There was already an assumption amongst project leaders and major stakeholders that Sabadell’s Proteo system would be able to handle a migration of this size. Other IT migrations which Sabadell’s development team had overseen, involved much smaller banks, with simpler IT systems.

Moving a customer base of TSB’s size and complexity over to a new, in-house IT system was probably the least cost-effective option; the proliferation of more digital ready, off-the-shelf IT systems and the growth of fintech meant that Sabadell/TSB arguably had other options but chose not to explore them.

How could TSB have done things better?

Ultimately, TSB’s failures can be traced back to a number of key (generic) assumptions that went badly wrong e.g.

It will be fine – despite the fact that there have been several major banking IT migration failures in the last few years.
We understand the systems involved – clearly, they didn’t.
We have sufficient budget to do the migration – they didn’t.
We have sufficient time to prepare for the migration as planned – they didn’t.

…this final assumption regarding timescales is, as usual, the big one that blows up on most projects..

The crisis facing TSB point to a wider problem with large organisations’ risk management approaches, and begs the question as to how the banks can “de-risk” future IT migrations and programmes of change, minimising the chances of similar meltdowns occurring in the future.

How could banks “de-risk” their large-scale IT migrations?

A “de-risking” strategy which captures key strategic assumptions that are linked to milestones, budgets and benefits, and analyses their inherent risk, is a rigorous means of delivering favourable outcomes for large scale programmes and strengthening operational resilience. Techniques like Strategic Assumption Analysis are excellent at providing management insight into the real risks to the programme.

Additionally, banks need to:

Manage timescale risk by assessing the range of durations that the core activities on the critical path will take. Techniques such as Strategic Target Analysis are very effective at predicting the percentage confidence of achieving milestones and showing a “roadmap” of the assumptions that have to be managed to get back on track.
Manage cost risk by assessing the range of costs in all activities and capital items. Techniques such as Strategic Cost Analysis are very effective at predicting the confidence of staying within a particular budget and showing the assumptions that need to be managed to bring it back under control.

At De-RISK, we have worked on many IT transformations/migrations of a similar size and scale. Programmes of this complexity will normally fail for two primary reasons.

CEOs, senior management and major business shareholders are unaware of, or unwilling to grasp, the complexity and cost of a migration this size.
Staff members and employees directly responsible for the delivery or the project are collectively aware of the risks involved, but are either unwilling or unable to communicate/escalate these effectively to senior management.

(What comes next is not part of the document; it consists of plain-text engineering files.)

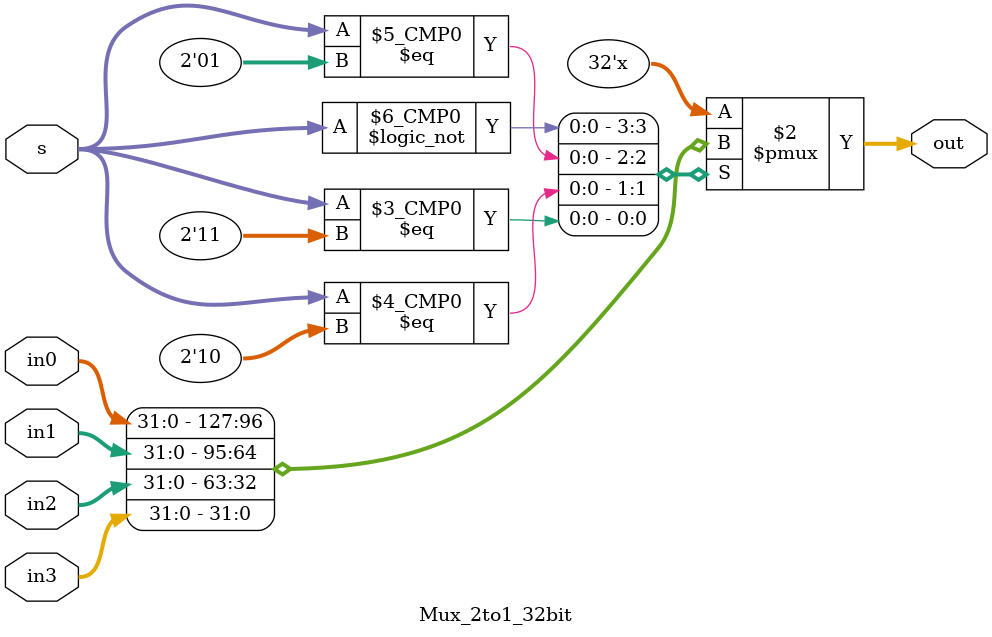
<source format=v>
`timescale 1ns / 1ps


module Mux_2to1_32bit(
    input wire [1:0] s,
    input wire [31:0] in0,
    input wire [31:0] in1,
    input wire [31:0] in2,
    input wire [31:0] in3,
    output reg [31:0] out
    );
    always @* begin
        case(s)
            2'b00:out <= in0;
            2'b01:out <= in1;
            2'b10:out <= in2;
            2'b11:out <= in3;
        endcase
    end
endmodule

</source>
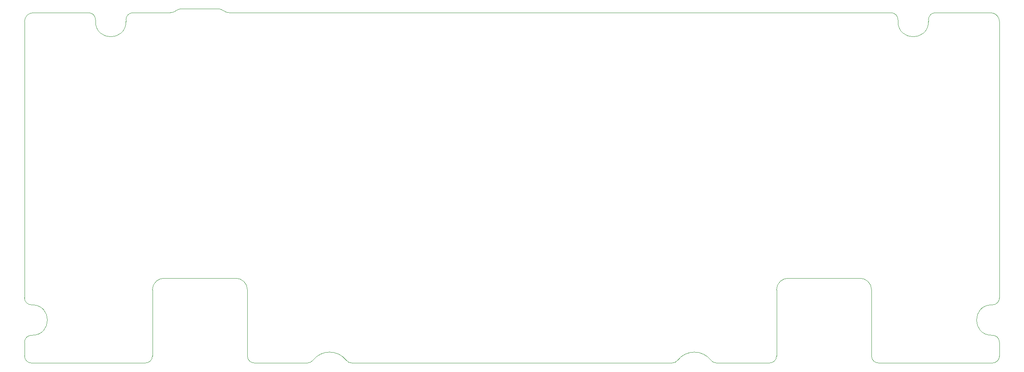
<source format=gbr>
%TF.GenerationSoftware,KiCad,Pcbnew,8.0.8*%
%TF.CreationDate,2025-03-01T19:11:54+01:00*%
%TF.ProjectId,travaulta WKL,74726176-6175-46c7-9461-20574b4c2e6b,rev?*%
%TF.SameCoordinates,Original*%
%TF.FileFunction,Profile,NP*%
%FSLAX46Y46*%
G04 Gerber Fmt 4.6, Leading zero omitted, Abs format (unit mm)*
G04 Created by KiCad (PCBNEW 8.0.8) date 2025-03-01 19:11:54*
%MOMM*%
%LPD*%
G01*
G04 APERTURE LIST*
%TA.AperFunction,Profile*%
%ADD10C,0.050000*%
%TD*%
G04 APERTURE END LIST*
D10*
X238200000Y-49750000D02*
G75*
G02*
X239700000Y-48250000I1500000J0D01*
G01*
X46575000Y-110759000D02*
G75*
G02*
X45075000Y-109259000I0J1500000D01*
G01*
X88835496Y-48250000D02*
G75*
G02*
X87605918Y-47827380I4J2000000D01*
G01*
X74900000Y-105050000D02*
X90200000Y-105050000D01*
X251734375Y-117259000D02*
G75*
G02*
X251734375Y-110759000I25J3250000D01*
G01*
X251734375Y-110759000D02*
X251875000Y-110759000D01*
X226050000Y-107550000D02*
X226050000Y-121700000D01*
X72400000Y-107550000D02*
G75*
G02*
X74900000Y-105050000I2500000J0D01*
G01*
X253375000Y-121700000D02*
G75*
G02*
X251875000Y-123200000I-1500000J0D01*
G01*
X106703125Y-122616430D02*
G75*
G02*
X105515625Y-123199980I-1187425J916330D01*
G01*
X46716000Y-110759000D02*
G75*
G02*
X46716000Y-117259000I0J-3250000D01*
G01*
X106703125Y-122616430D02*
G75*
G02*
X113828125Y-122616430I3562500J-2749291D01*
G01*
X251475000Y-48250000D02*
G75*
G02*
X253375000Y-50150000I0J-1900000D01*
G01*
X76221573Y-48250000D02*
X68250000Y-48250000D01*
X231700000Y-50150000D02*
X231700000Y-49750000D01*
X253375000Y-109259000D02*
X253375000Y-50150000D01*
X94200000Y-123200000D02*
G75*
G02*
X92700000Y-121700000I0J1500000D01*
G01*
X66750000Y-50150000D02*
G75*
G02*
X60250000Y-50150000I-3250000J0D01*
G01*
X192934375Y-123200000D02*
G75*
G02*
X191746860Y-122616442I25J1500100D01*
G01*
X58750000Y-48250000D02*
G75*
G02*
X60250000Y-49750000I0J-1500000D01*
G01*
X46575000Y-110759000D02*
X46716000Y-110759000D01*
X230200000Y-48250000D02*
G75*
G02*
X231700000Y-49750000I0J-1500000D01*
G01*
X115015625Y-123200000D02*
X183434375Y-123200000D01*
X227550000Y-123200000D02*
G75*
G02*
X226050000Y-121700000I0J1500000D01*
G01*
X184621875Y-122616430D02*
G75*
G02*
X183434375Y-123200021I-1187575J916530D01*
G01*
X184621875Y-122616430D02*
G75*
G02*
X191746875Y-122616430I3562500J-2749291D01*
G01*
X253375000Y-109259000D02*
G75*
G02*
X251875000Y-110759000I-1500000J0D01*
G01*
X205750000Y-107550000D02*
G75*
G02*
X208250000Y-105050000I2500000J0D01*
G01*
X72400000Y-121700000D02*
G75*
G02*
X70900000Y-123200000I-1500000J0D01*
G01*
X77451153Y-47827382D02*
G75*
G02*
X78680733Y-47404772I1229647J-1577618D01*
G01*
X227550000Y-123200000D02*
X251875000Y-123200000D01*
X45075000Y-50150000D02*
G75*
G02*
X46975000Y-48250000I1900000J0D01*
G01*
X86376336Y-47404763D02*
X78680733Y-47404763D01*
X77451153Y-47827382D02*
G75*
G02*
X76221573Y-48250024I-1229653J1577482D01*
G01*
X199934375Y-123200000D02*
X204250000Y-123200000D01*
X60250000Y-50150000D02*
X60250000Y-49750000D01*
X92700000Y-107550000D02*
X92700000Y-121700000D01*
X94200000Y-123200000D02*
X98515625Y-123200000D01*
X208250000Y-105050000D02*
X223550000Y-105050000D01*
X251875000Y-117259000D02*
G75*
G02*
X253375000Y-118759000I0J-1500000D01*
G01*
X238200000Y-50150000D02*
G75*
G02*
X231700000Y-50150000I-3250000J0D01*
G01*
X205750000Y-121700000D02*
G75*
G02*
X204250000Y-123200000I-1500000J0D01*
G01*
X115015625Y-123200000D02*
G75*
G02*
X113828140Y-122616418I-25J1499900D01*
G01*
X192934375Y-123200000D02*
X199934375Y-123200000D01*
X46575000Y-123200000D02*
X70900000Y-123200000D01*
X238200000Y-49750000D02*
X238200000Y-50150000D01*
X98515625Y-123200000D02*
X105515625Y-123200000D01*
X66750000Y-49750000D02*
X66750000Y-50150000D01*
X86376336Y-47404763D02*
G75*
G02*
X87605921Y-47827376I-36J-2000137D01*
G01*
X45075000Y-118759000D02*
X45075000Y-121700000D01*
X230200000Y-48250000D02*
X88835496Y-48250000D01*
X251875000Y-117259000D02*
X251734375Y-117259000D01*
X251475000Y-48250000D02*
X239700000Y-48250000D01*
X45075000Y-50150000D02*
X45075000Y-109259000D01*
X90200000Y-105050000D02*
G75*
G02*
X92700000Y-107550000I0J-2500000D01*
G01*
X45075000Y-118759000D02*
G75*
G02*
X46575000Y-117259000I1500000J0D01*
G01*
X46716000Y-117259000D02*
X46575000Y-117259000D01*
X223550000Y-105050000D02*
G75*
G02*
X226050000Y-107550000I0J-2500000D01*
G01*
X205750000Y-121700000D02*
X205750000Y-107550000D01*
X72400000Y-121700000D02*
X72400000Y-107550000D01*
X253375000Y-121700000D02*
X253375000Y-118759000D01*
X46575000Y-123200000D02*
G75*
G02*
X45075000Y-121700000I0J1500000D01*
G01*
X66750000Y-49750000D02*
G75*
G02*
X68250000Y-48250000I1500000J0D01*
G01*
X58750000Y-48250000D02*
X46975000Y-48250000D01*
M02*

</source>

Essentially the inability to communicate the strategic assumptions that are being made, and expose their risk, is THE reason for failure

The collective failure of TSB managers and key stakeholders in the project to fully analyse the inherent risk of their assumptions is continuing to have a disastrous effect on the company’s public image. At the time of writing, TSB customers are still experiencing problems accessing and utilising digital services and Paul Pester is facing calls for his resignation following a second grilling from MPs last week.

Some commentators have argued that the traditional high street banks are too reluctant to face the problem of outdated IT systems head-on, as the task of upgrading IT and digital banking services for the 21st century is perceived as too complex a task.

Sufficed to say, in a world where customers are demanding an increasingly individual, bespoke digital banking experience, banks which don’t innovate will be left behind by newer fintech and rising challenger brands. But innovation requires effective risk management.

The necessity of innovating banks’ IT platforms means that CEOs cannot afford to merely pay lip service to the idea of risk management. Operational resilience can only be secured if banks are willing to foster a culture where the communication of potential risk is encouraged, normalised and positive.